Nov. 14, 2006
Basketball Travelers Classic
Sunday-Tuesday, November 12-14
Bank of America Arena (10,000); Seattle, Wash.
TUESDAY, NOVEMBER 14 --
Game 5 - Nicholls State vs. Pepperdine, 4:30 p.m. (No TV)
Game 6 - Northern Iowa vs. (#17) Washington, 7:30 p.m. (FSN Northwest)
(Washington ISP Sports Network / KJR-AM 950 in Puget Sound Area)
The Washington Huskies (2-0) seek to capture their third straight regular-season tournament championship when they meet Northern Iowa (2-0), Tuesday, Nov. 14 on the final day of the Basketball Travelers Classic. Tip-off is 7:30 p.m. at Bank of America Arena on the UW campus where Nicholls State and Pepperdine meet at 4:30 p.m. The three-day, four-team tournament features a round-robin format with pre-set pairings. The UW-UNI matchup serves as the championship game as they are the only undefeated teams in the field. The Huskies defeated Pepperdine 99-91 and Nicholls State 102-74 while Northern Iowa dispatched Nicholls 68-63 and Pepperdine 83-58.
Washington's All-Time Tournament Championships
2005 BCA Classic (Seattle, Wash.)
2005 Pac-10 Tournament (Los Angeles, Calif.)
2004 Great Alaska Shootout (Anchorage, Ak.)
1998 Big Island Invitational (Hilo, Hi.)
1995 US West Tournament (Seattle, Wash.)
1994 US West Tournament (Seattle, Wash.)
1984 Sun-Met Classic (Fresno, Calif.)
1979 Blade-Glass City Classic (Toledo, Ohio)
1976 Cabrillo Classic (San Diego, Calif.)
1975 Far West Classic (Portland, Ore.)
1974 Jayhawk Classic (Lawrence, Ks.)
1973 Far West Classic (Portland, Ore.)
The BT Classic championship game features a clash of styles with Washington averaging 100.5 points and Northern Iowa surrendering only 60.5. Last season, UW ranked No. 4 nationally in scoring at 82.5 points per game. The Panthers ranked No. 7 in defense, limiting foes to 57.8 points.
Washington and Northern Iowa are two of just 23 teams that participated in each of the last three NCAA Tournaments.
This weekend marks the second straight season-opening tournament Washington has hosted at Bank of America Arena. Last year, the Huskies won the eight-team BCA Classic with an 85-74 championship-game victory over Air Force. The BCA event was the first tournament Washington hosted since conducting the US West Cellular Tournament four straight years from 1992-95. The Huskies won the last two regular-season tournaments in which they participated, the 2004 Great Alaska Shootout and the 2005 BCA Classic.
At least 21 Washington men's basketball games will be televised live this season. All three Basketball Travelers Classic games involving UW will be televised live on FSN Northwest. Brian Davis describes the action alongside analyst Bob Weiss.
Every Husky game will be broadcast on the Washington ISP Sports Network and airs on flagship station KJR (AM 950) in the Puget Sound area. Bob Rondeau calls the play-by-play with commentary from Jason Hamilton.
Season tickets are still available for fans wanting to guarantee themselves a seat for every home Husky men's basketball game. For details visit www.GoHuskies.com or contact the Husky Ticket Office (206-543-2200). A limited number of Husky men's basketball single game tickets for all November games are currently on sale. Tickets for remaining non-conference games, excluding LSU, will go on sale on Dec. 1. On the Monday prior to each home game, there is the possibility of additional single game ticket releases.

--- Dataset entries ---
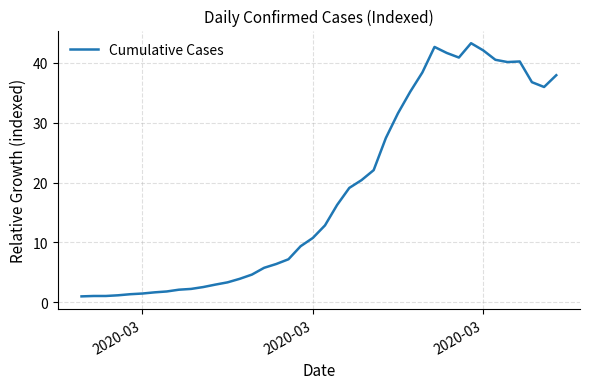

What is the minimum value shown in the chart?

1.0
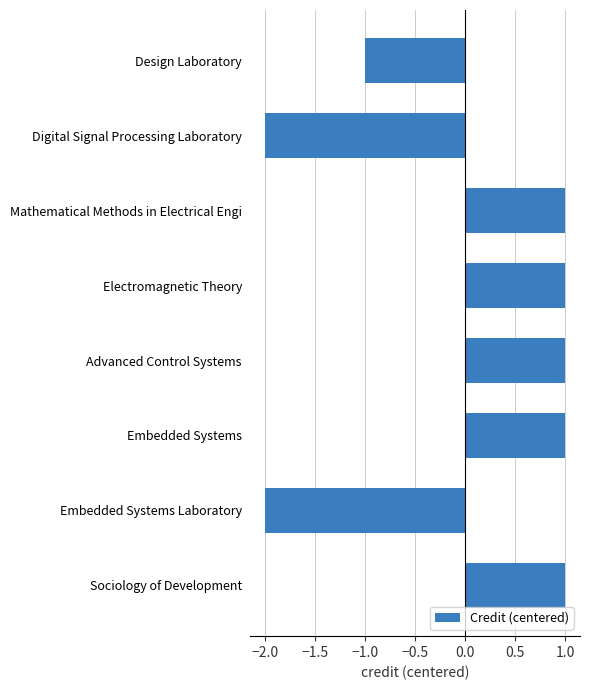

What is the minimum value shown in the chart?

-2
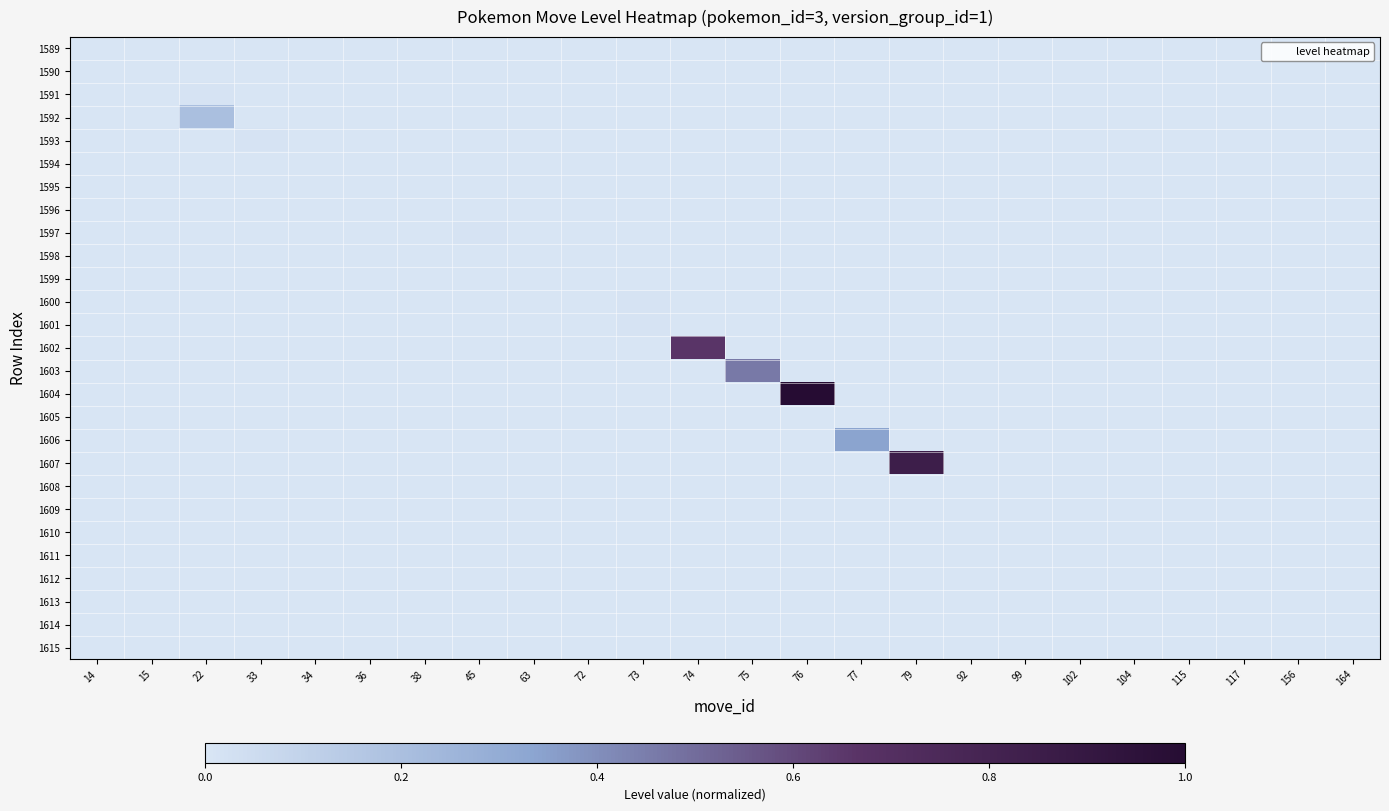

Reading left to right, what are all the values shown in this chart?

1589: 14=0.0	15=0.0	22=0.0	33=0.0	34=0.0	36=0.0	38=0.0	45=0.0	63=0.0	72=0.0	73=0.0	74=0.0	75=0.0	76=0.0	77=0.0	79=0.0	92=0.0	99=0.0	102=0.0	104=0.0	115=0.0	117=0.0	156=0.0	164=0.0
1590: 14=0.0	15=0.0	22=0.0	33=0.0	34=0.0	36=0.0	38=0.0	45=0.0	63=0.0	72=0.0	73=0.0	74=0.0	75=0.0	76=0.0	77=0.0	79=0.0	92=0.0	99=0.0	102=0.0	104=0.0	115=0.0	117=0.0	156=0.0	164=0.0
1591: 14=0.0	15=0.0	22=0.0	33=0.0	34=0.0	36=0.0	38=0.0	45=0.0	63=0.0	72=0.0	73=0.0	74=0.0	75=0.0	76=0.0	77=0.0	79=0.0	92=0.0	99=0.0	102=0.0	104=0.0	115=0.0	117=0.0	156=0.0	164=0.0
1592: 14=0.0	15=0.0	22=0.2	33=0.0	34=0.0	36=0.0	38=0.0	45=0.0	63=0.0	72=0.0	73=0.0	74=0.0	75=0.0	76=0.0	77=0.0	79=0.0	92=0.0	99=0.0	102=0.0	104=0.0	115=0.0	117=0.0	156=0.0	164=0.0
1593: 14=0.0	15=0.0	22=0.0	33=0.0	34=0.0	36=0.0	38=0.0	45=0.0	63=0.0	72=0.0	73=0.0	74=0.0	75=0.0	76=0.0	77=0.0	79=0.0	92=0.0	99=0.0	102=0.0	104=0.0	115=0.0	117=0.0	156=0.0	164=0.0
1594: 14=0.0	15=0.0	22=0.0	33=0.0	34=0.0	36=0.0	38=0.0	45=0.0	63=0.0	72=0.0	73=0.0	74=0.0	75=0.0	76=0.0	77=0.0	79=0.0	92=0.0	99=0.0	102=0.0	104=0.0	115=0.0	117=0.0	156=0.0	164=0.0
1595: 14=0.0	15=0.0	22=0.0	33=0.0	34=0.0	36=0.0	38=0.0	45=0.0	63=0.0	72=0.0	73=0.0	74=0.0	75=0.0	76=0.0	77=0.0	79=0.0	92=0.0	99=0.0	102=0.0	104=0.0	115=0.0	117=0.0	156=0.0	164=0.0
1596: 14=0.0	15=0.0	22=0.0	33=0.0	34=0.0	36=0.0	38=0.0	45=0.0	63=0.0	72=0.0	73=0.0	74=0.0	75=0.0	76=0.0	77=0.0	79=0.0	92=0.0	99=0.0	102=0.0	104=0.0	115=0.0	117=0.0	156=0.0	164=0.0
1597: 14=0.0	15=0.0	22=0.0	33=0.0	34=0.0	36=0.0	38=0.0	45=0.0	63=0.0	72=0.0	73=0.0	74=0.0	75=0.0	76=0.0	77=0.0	79=0.0	92=0.0	99=0.0	102=0.0	104=0.0	115=0.0	117=0.0	156=0.0	164=0.0
1598: 14=0.0	15=0.0	22=0.0	33=0.0	34=0.0	36=0.0	38=0.0	45=0.0	63=0.0	72=0.0	73=0.0	74=0.0	75=0.0	76=0.0	77=0.0	79=0.0	92=0.0	99=0.0	102=0.0	104=0.0	115=0.0	117=0.0	156=0.0	164=0.0
1599: 14=0.0	15=0.0	22=0.0	33=0.0	34=0.0	36=0.0	38=0.0	45=0.0	63=0.0	72=0.0	73=0.0	74=0.0	75=0.0	76=0.0	77=0.0	79=0.0	92=0.0	99=0.0	102=0.0	104=0.0	115=0.0	117=0.0	156=0.0	164=0.0
1600: 14=0.0	15=0.0	22=0.0	33=0.0	34=0.0	36=0.0	38=0.0	45=0.0	63=0.0	72=0.0	73=0.0	74=0.0	75=0.0	76=0.0	77=0.0	79=0.0	92=0.0	99=0.0	102=0.0	104=0.0	115=0.0	117=0.0	156=0.0	164=0.0
1601: 14=0.0	15=0.0	22=0.0	33=0.0	34=0.0	36=0.0	38=0.0	45=0.0	63=0.0	72=0.0	73=0.0	74=0.0	75=0.0	76=0.0	77=0.0	79=0.0	92=0.0	99=0.0	102=0.0	104=0.0	115=0.0	117=0.0	156=0.0	164=0.0
1602: 14=0.0	15=0.0	22=0.0	33=0.0	34=0.0	36=0.0	38=0.0	45=0.0	63=0.0	72=0.0	73=0.0	74=0.7	75=0.0	76=0.0	77=0.0	79=0.0	92=0.0	99=0.0	102=0.0	104=0.0	115=0.0	117=0.0	156=0.0	164=0.0
1603: 14=0.0	15=0.0	22=0.0	33=0.0	34=0.0	36=0.0	38=0.0	45=0.0	63=0.0	72=0.0	73=0.0	74=0.0	75=0.5	76=0.0	77=0.0	79=0.0	92=0.0	99=0.0	102=0.0	104=0.0	115=0.0	117=0.0	156=0.0	164=0.0
1604: 14=0.0	15=0.0	22=0.0	33=0.0	34=0.0	36=0.0	38=0.0	45=0.0	63=0.0	72=0.0	73=0.0	74=0.0	75=0.0	76=1.0	77=0.0	79=0.0	92=0.0	99=0.0	102=0.0	104=0.0	115=0.0	117=0.0	156=0.0	164=0.0
1605: 14=0.0	15=0.0	22=0.0	33=0.0	34=0.0	36=0.0	38=0.0	45=0.0	63=0.0	72=0.0	73=0.0	74=0.0	75=0.0	76=0.0	77=0.0	79=0.0	92=0.0	99=0.0	102=0.0	104=0.0	115=0.0	117=0.0	156=0.0	164=0.0
1606: 14=0.0	15=0.0	22=0.0	33=0.0	34=0.0	36=0.0	38=0.0	45=0.0	63=0.0	72=0.0	73=0.0	74=0.0	75=0.0	76=0.0	77=0.3	79=0.0	92=0.0	99=0.0	102=0.0	104=0.0	115=0.0	117=0.0	156=0.0	164=0.0
1607: 14=0.0	15=0.0	22=0.0	33=0.0	34=0.0	36=0.0	38=0.0	45=0.0	63=0.0	72=0.0	73=0.0	74=0.0	75=0.0	76=0.0	77=0.0	79=0.8	92=0.0	99=0.0	102=0.0	104=0.0	115=0.0	117=0.0	156=0.0	164=0.0
1608: 14=0.0	15=0.0	22=0.0	33=0.0	34=0.0	36=0.0	38=0.0	45=0.0	63=0.0	72=0.0	73=0.0	74=0.0	75=0.0	76=0.0	77=0.0	79=0.0	92=0.0	99=0.0	102=0.0	104=0.0	115=0.0	117=0.0	156=0.0	164=0.0
1609: 14=0.0	15=0.0	22=0.0	33=0.0	34=0.0	36=0.0	38=0.0	45=0.0	63=0.0	72=0.0	73=0.0	74=0.0	75=0.0	76=0.0	77=0.0	79=0.0	92=0.0	99=0.0	102=0.0	104=0.0	115=0.0	117=0.0	156=0.0	164=0.0
1610: 14=0.0	15=0.0	22=0.0	33=0.0	34=0.0	36=0.0	38=0.0	45=0.0	63=0.0	72=0.0	73=0.0	74=0.0	75=0.0	76=0.0	77=0.0	79=0.0	92=0.0	99=0.0	102=0.0	104=0.0	115=0.0	117=0.0	156=0.0	164=0.0
1611: 14=0.0	15=0.0	22=0.0	33=0.0	34=0.0	36=0.0	38=0.0	45=0.0	63=0.0	72=0.0	73=0.0	74=0.0	75=0.0	76=0.0	77=0.0	79=0.0	92=0.0	99=0.0	102=0.0	104=0.0	115=0.0	117=0.0	156=0.0	164=0.0
1612: 14=0.0	15=0.0	22=0.0	33=0.0	34=0.0	36=0.0	38=0.0	45=0.0	63=0.0	72=0.0	73=0.0	74=0.0	75=0.0	76=0.0	77=0.0	79=0.0	92=0.0	99=0.0	102=0.0	104=0.0	115=0.0	117=0.0	156=0.0	164=0.0
1613: 14=0.0	15=0.0	22=0.0	33=0.0	34=0.0	36=0.0	38=0.0	45=0.0	63=0.0	72=0.0	73=0.0	74=0.0	75=0.0	76=0.0	77=0.0	79=0.0	92=0.0	99=0.0	102=0.0	104=0.0	115=0.0	117=0.0	156=0.0	164=0.0
1614: 14=0.0	15=0.0	22=0.0	33=0.0	34=0.0	36=0.0	38=0.0	45=0.0	63=0.0	72=0.0	73=0.0	74=0.0	75=0.0	76=0.0	77=0.0	79=0.0	92=0.0	99=0.0	102=0.0	104=0.0	115=0.0	117=0.0	156=0.0	164=0.0
1615: 14=0.0	15=0.0	22=0.0	33=0.0	34=0.0	36=0.0	38=0.0	45=0.0	63=0.0	72=0.0	73=0.0	74=0.0	75=0.0	76=0.0	77=0.0	79=0.0	92=0.0	99=0.0	102=0.0	104=0.0	115=0.0	117=0.0	156=0.0	164=0.0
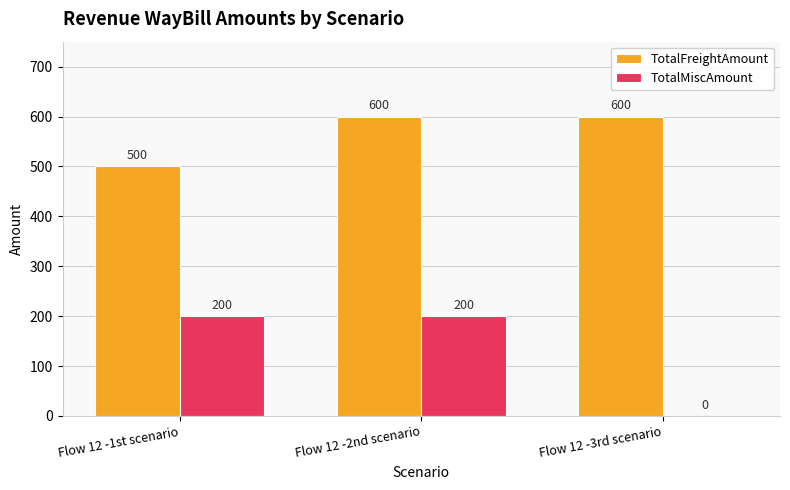

How many distinct data groups are displayed?

2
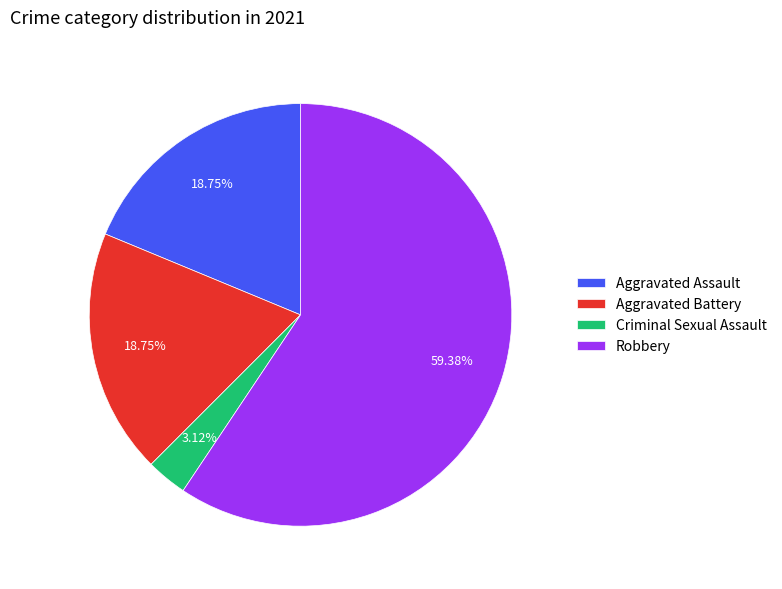

What is the smallest slice in the pie chart?

Criminal Sexual Assault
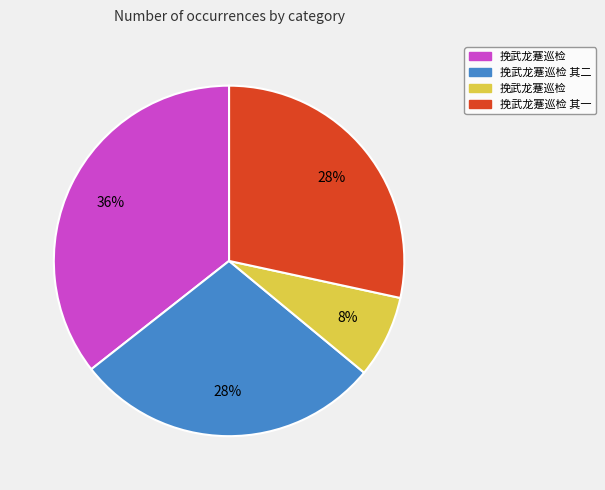

Is there any slice that represents more than half of the pie?

No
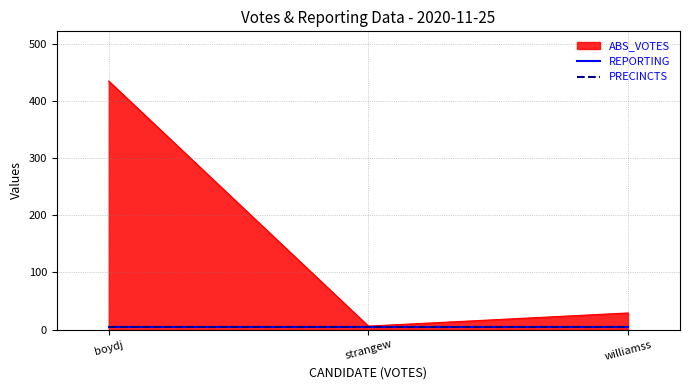

Does the chart display data point markers on the line(s)?

No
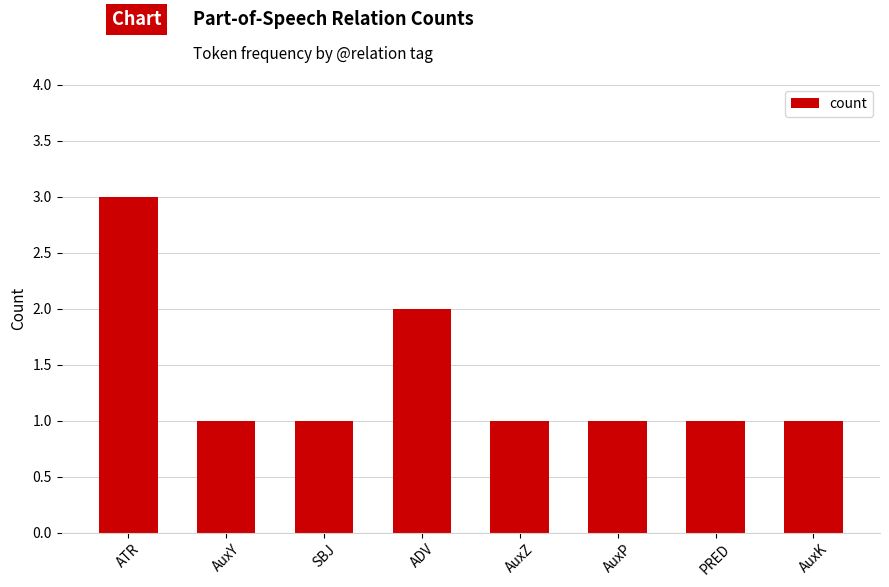

How many bars are there in total?

8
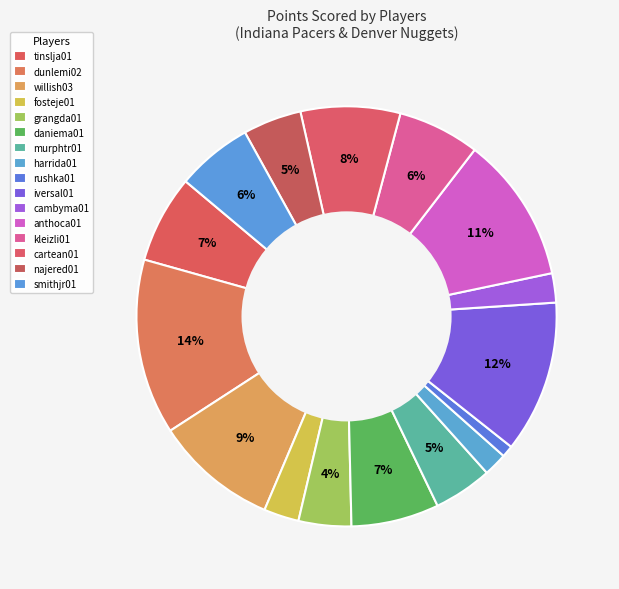

Is it true that fosteje01 is 3% of the pie?

True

--- Apply what you read ---
A. According to the game notes, what was the score of Washington's championship-game victory over Air Force in last year's BCA Classic?
B. For each statement, say whether it agrees with the game notes, and quote the deciding words: (i) Northern Iowa defeated Pepperdine 83-58. (ii) The game between Nicholls State and Pepperdine was televised on FSN Northwest. (iii) Washington conducted the US West Cellular Tournament four straight years.
The listing is not needed for this work.

--- Solutions to each task ---
A. Washington won 85-74.

B.
(i) Yes: "Northern Iowa dispatched Nicholls 68-63 and Pepperdine 83-58."
(ii) No: "Game 5 - Nicholls State vs. Pepperdine, 4:30 p.m. (No TV)"
(iii) Yes: "conducting the US West Cellular Tournament four straight years from 1992-95"